Il risultato? Un quartiere formalmente residenziale ma, di fatto, incompleto e legalmente incerto. Gli acquirenti, molti dei quali entrati in possesso delle abitazioni con regolare compravendita, si sono ritrovati senza tutele né interlocutori. Chi tutela il cittadino quando lo Stato, per anni, non riesce a garantire neppure l’acqua?

L’intervento tardivo e la normalizzazione mancata

Nel 2018, il complesso viene acquistato da Botticelli Immobiliare Srl, che investe circa 30 milioni per riqualificarlo. È il primo passo verso una stabilizzazione del quartiere. Ma i problemi amministrativi restano. Solo nel 2023 il Comune approva formalmente l’acquisizione delle opere di urbanizzazione, e solo nel 2025 è prevista la trasmissione ad Abbanoa e all’ente di governo idrico.

Un passaggio fondamentale, sì, ma tardivo. E non privo di incognite: alcune infrastrutture risultano ancora intestate a soggetti privati, il che potrebbe rallentare ulteriormente la presa in carico e l’attivazione dei servizi pubblici.
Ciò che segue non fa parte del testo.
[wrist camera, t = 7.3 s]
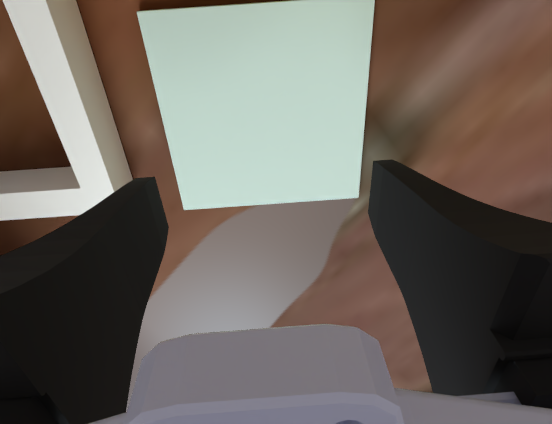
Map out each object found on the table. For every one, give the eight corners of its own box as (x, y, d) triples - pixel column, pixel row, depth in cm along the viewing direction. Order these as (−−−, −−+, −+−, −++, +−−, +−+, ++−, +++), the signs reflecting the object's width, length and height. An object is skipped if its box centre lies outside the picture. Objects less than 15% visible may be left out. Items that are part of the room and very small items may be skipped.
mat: (356, 194, 21) (358, 197, 21) (185, 206, 21) (184, 210, 21) (372, -6, 16) (375, -5, 15) (139, 10, 16) (136, 12, 15)
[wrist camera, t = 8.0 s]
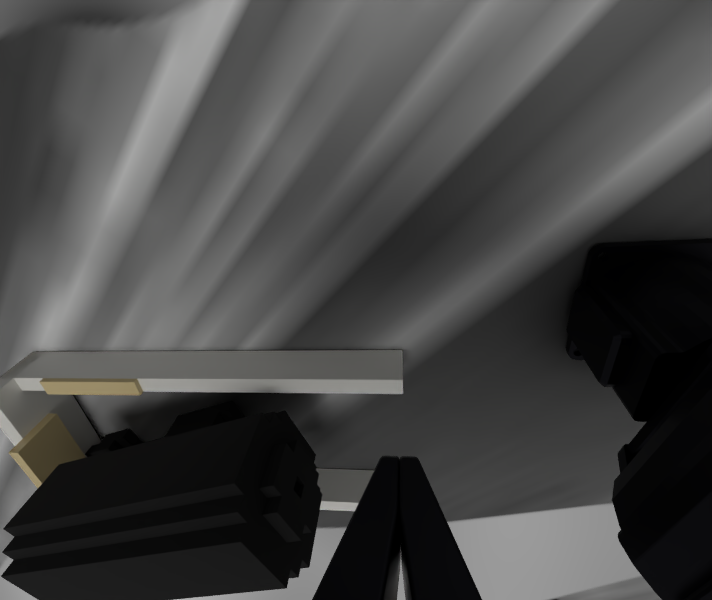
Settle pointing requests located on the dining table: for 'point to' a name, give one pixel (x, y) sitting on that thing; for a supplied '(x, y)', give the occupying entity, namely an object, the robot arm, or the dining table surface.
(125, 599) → the security camera
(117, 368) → the tester cradle
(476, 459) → the dining table surface
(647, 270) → the robot arm
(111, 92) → the dining table surface
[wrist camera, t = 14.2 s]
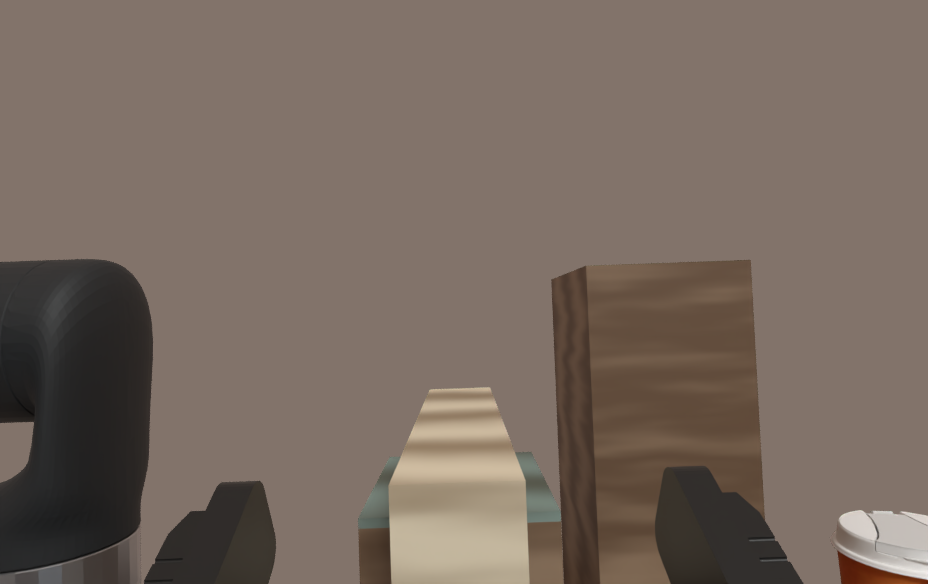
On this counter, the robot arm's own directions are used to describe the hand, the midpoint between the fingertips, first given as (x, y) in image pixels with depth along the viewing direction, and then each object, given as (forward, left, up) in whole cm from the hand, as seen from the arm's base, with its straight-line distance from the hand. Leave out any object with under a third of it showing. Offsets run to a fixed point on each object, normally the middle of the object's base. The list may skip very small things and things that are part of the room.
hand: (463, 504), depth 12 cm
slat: (+8, +14, -4) cm, 17 cm away
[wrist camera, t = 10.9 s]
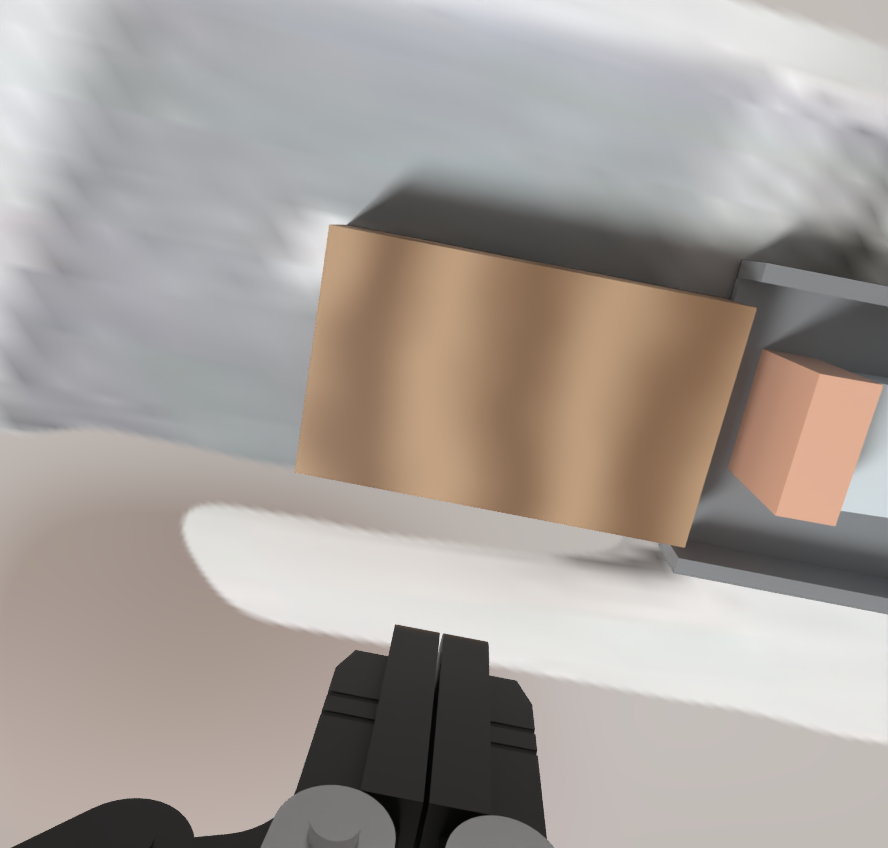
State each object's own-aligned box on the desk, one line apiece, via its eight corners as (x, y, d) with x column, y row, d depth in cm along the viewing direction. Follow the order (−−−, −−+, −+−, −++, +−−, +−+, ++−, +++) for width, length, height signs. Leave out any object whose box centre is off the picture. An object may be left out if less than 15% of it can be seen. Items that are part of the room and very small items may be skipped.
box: (658, 546, 38) (673, 573, 35) (741, 259, 34) (766, 262, 31) (956, 603, 38) (996, 635, 35) (1074, 324, 34) (1130, 333, 31)
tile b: (946, 526, 33) (915, 506, 36) (991, 400, 32) (955, 387, 34) (816, 507, 34) (793, 488, 36) (854, 379, 32) (828, 368, 34)
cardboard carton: (313, 446, 37) (294, 472, 33) (346, 224, 34) (329, 224, 30) (663, 514, 37) (684, 547, 33) (725, 298, 34) (756, 307, 30)
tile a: (775, 515, 30) (835, 526, 30) (819, 373, 28) (883, 385, 28) (727, 468, 36) (777, 477, 36) (762, 348, 34) (815, 357, 34)
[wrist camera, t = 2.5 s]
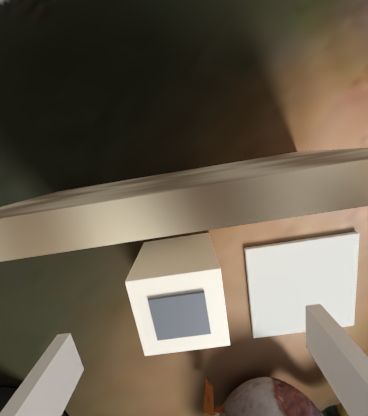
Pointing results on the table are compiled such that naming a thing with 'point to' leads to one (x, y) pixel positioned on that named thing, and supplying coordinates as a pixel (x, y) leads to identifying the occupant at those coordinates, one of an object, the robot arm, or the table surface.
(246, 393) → the decorative duck model
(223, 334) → the cream cube
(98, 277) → the table surface
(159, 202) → the birch screen
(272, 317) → the felt mat
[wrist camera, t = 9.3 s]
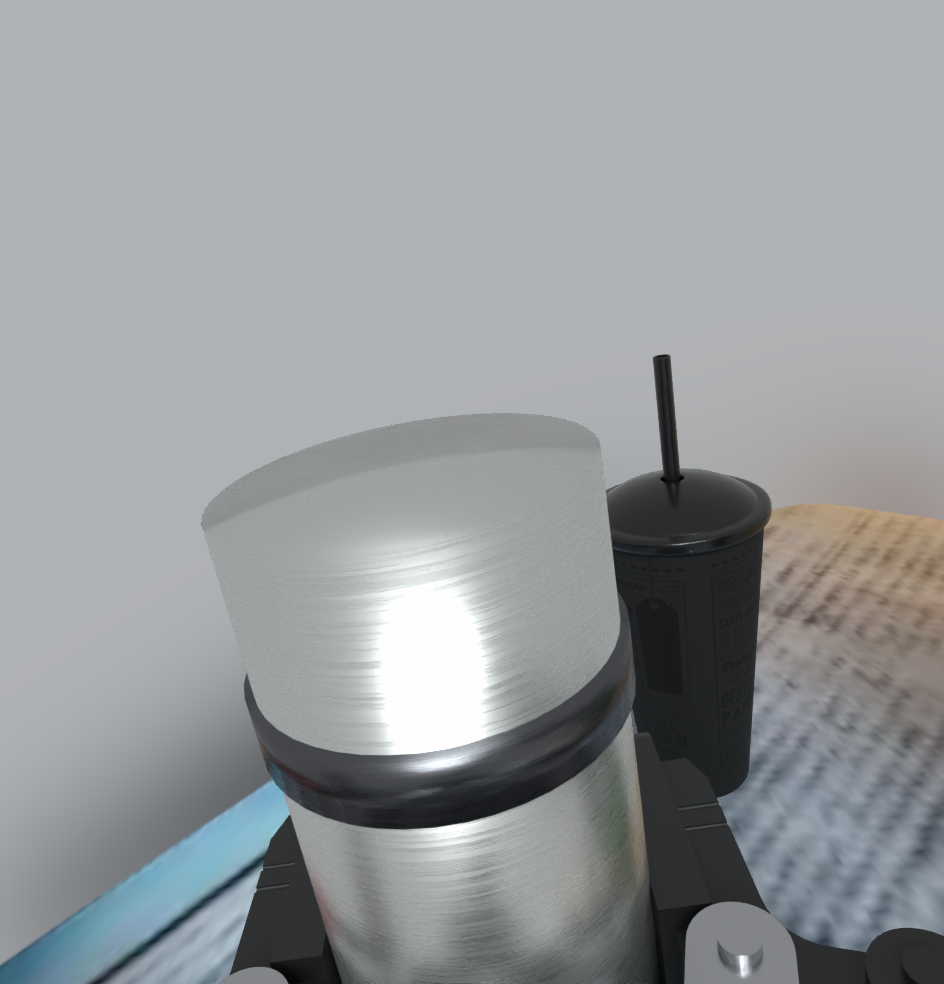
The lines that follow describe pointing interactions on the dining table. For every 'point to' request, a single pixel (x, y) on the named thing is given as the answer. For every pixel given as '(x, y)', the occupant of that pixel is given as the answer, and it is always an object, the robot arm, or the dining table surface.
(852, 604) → the dining table surface
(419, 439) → the steel tube
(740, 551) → the drinking cup
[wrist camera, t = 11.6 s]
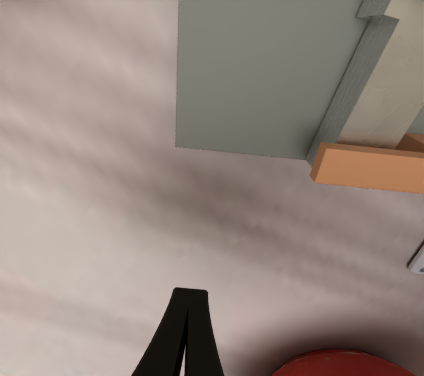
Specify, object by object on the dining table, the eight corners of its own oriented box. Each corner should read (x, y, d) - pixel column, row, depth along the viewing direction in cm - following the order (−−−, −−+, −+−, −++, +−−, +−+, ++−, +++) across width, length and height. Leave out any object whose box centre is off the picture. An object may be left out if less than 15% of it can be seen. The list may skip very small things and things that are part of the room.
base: (546, -119, 11) (817, -244, 6) (399, 163, 17) (467, 214, 13) (186, -164, 10) (154, -336, 6) (177, 140, 17) (160, 184, 12)
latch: (414, -114, 10) (465, -153, 8) (511, -79, 10) (585, -107, 8) (294, 155, 16) (305, 174, 14) (359, 171, 17) (379, 192, 14)
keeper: (427, 134, 15) (497, 170, 11) (412, 161, 16) (472, 203, 12) (302, 121, 15) (330, 152, 11) (294, 149, 16) (317, 188, 12)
Nel frattempo, il mercato immobiliare fiorisce: ville a 400mila euro, strutture ricettive da 1 milione, mentre il quartiere continua a essere parzialmente privo di servizi certi. Una normalizzazione solo apparente, che non cancella la storia travagliata del quartiere.

Calabona, stesso schema: irregolarità al contrario

Il caso Monte Carru non è isolato. Anche nella lottizzazione “Scognamillo e più”, in zona Calabona, si registrano discrepanze procedurali, ma con un esito opposto: in quel caso, a essere penalizzati sono stati i lottizzanti, colpiti da decisioni interpretative che hanno frenato lo sviluppo e rallentato i passaggi amministrativi.

Due contesti differenti, una costante comune: l’assenza di una linea chiara e trasparente da parte dell’amministrazione, che ha finito per disattendere gli impegni presi con chi, legittimamente, ha investito nel territorio.

Monte Carru come monito: serve un cambio di rotta

Il lungo percorso di Monte Carru è una metafora delle fragilità dell’urbanistica locale: decisioni confuse, ruoli istituzionali travisati, controlli mancati, colpe mai riconosciute. È anche la prova di come una gestione pubblica opaca possa compromettere la vita privata di centinaia di cittadini, lasciati soli in un limbo legale e infrastrutturale.

L’acquisizione comunale delle opere prevista per giugno 2025 sarà sufficiente a risolvere tutto? Oppure serviranno nuove battaglie per garantire che finalmente diritto, regole e realtà coincidano?

E voi, lettori, ritenete accettabile che nel 2025 esistano ancora quartieri con case vendute senza acqua, collaudi in sospeso e delibere che aggirano le competenze consiliari?